RIA Services supposedly simplify and accelerate n-tier ASP.NET and Silverlight development. I don't have an opinion on the matter yet because I haven't finished my Silverlight 4 application yet. I think that I'm making good progress on my project for a Silverlight neophyte. That being said, I've spent a few too many hours on problems stemming from my Silverlight / RIA Services ignorance or poor or non-existent documentation. I'm sharing these gotchas as I encounter them.

I inherited a poorly designed legacy database that Entity Framework 4 nicely abstracts. Two of the tables, TableA and TableB, really should be a single table because they merely partition a single, cohesive set of data into two different, um, parts. There are several legacy applications that operate against TableA and TableB or this design would have been changed years ago. I've created a couple of views that nicely unify the tables, and these views work well for read operations.

My Silverlight application needs to edit these tables, and that requirement is where today's topic originates. As you expect, my entity model contains types that represent TableA and TableB, and each of these types (EntityTypeA and EntityTypeB) have navigation properties related to the other type. With that in mind, I added a new method to my domain service that returned a single EntityTypeA. My thinking was that I could then use the navigation property value (EntityTypeA.EntityTypeB) to get the complete set of data.

So no big deal here. My ViewModel called the DomainContext.Load method and I got back an instance of EntityTypeA. But EntityTypeB was null. OK, I thought, I've probably not configured the loading operations properly, I'll set ObjectContext.ContextOptions.LazyLoadingEnabled = false and everything will be alright. Nope, still a null EntityTypeB. I must have done something else wrong. Fine, I'll change my query from

EntityTypeA entityA = this.ObjectContext.EntityTypeA.Include("EntityTypeB").FirstOrDefault(oo => oo.ID == Id);
to
EntityTypeA entityA = this.ObjectContext.EntityTypeA.FirstOrDefault(oo => oo.ID == Id);
if (!entityA.EntityTypeBReference.IsLoaded)
entityA.EntityTypeBReference.Load();


Still no related entity, and I could see that the property was getting successfully set on the server. It just wasn't making it back to the client.

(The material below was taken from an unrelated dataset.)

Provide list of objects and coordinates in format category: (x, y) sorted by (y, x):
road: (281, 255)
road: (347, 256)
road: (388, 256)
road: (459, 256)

I was able to finally conjure the correct Google search incantation and found Vincent Leung's post regarding the Include attribute. As soon as I set that in EntityTypeA's DomainService metadata class on the EntityTypeB property my problem was solved. I was able to change my code back to the following more concise format:

EntityTypeA entityA = this.ObjectContext.EntityTypeA.Include("EntityTypeB").FirstOrDefault(oo => oo.ID == Id);

That is all.

Google query

RIA Services Reference

Tuesday, August 3, 2010

Silverlight 4 "Value does not fall within the expected range"


I ported some WPF code to Silverlight 4 and started to receive a System.ArgumentException with the following message:
Value does not fall within the expected range.
Various posts indicated that this typically occurs when you dynamically add child objects with the same names to a container. However, I wasn't dynamically adding anything. After selectively commenting out portions of my XAML I was able to determine that the culprit was a DataGridTextColumn that had no binding attribute declared at all. Example:

<sdk:DataGridTextColumn Header="Pending Time" IsReadOnly="True" />
What surprised me was that when I specified a fictional binding ({Binding Foo}) I got a nice, easy to understand exception:
System.Windows.Data Error: BindingExpression path error: 'Foo' property not found on...
Granted, I am not a Silverlight expert so I might be posting something obvious. I hope that this saves someone some time.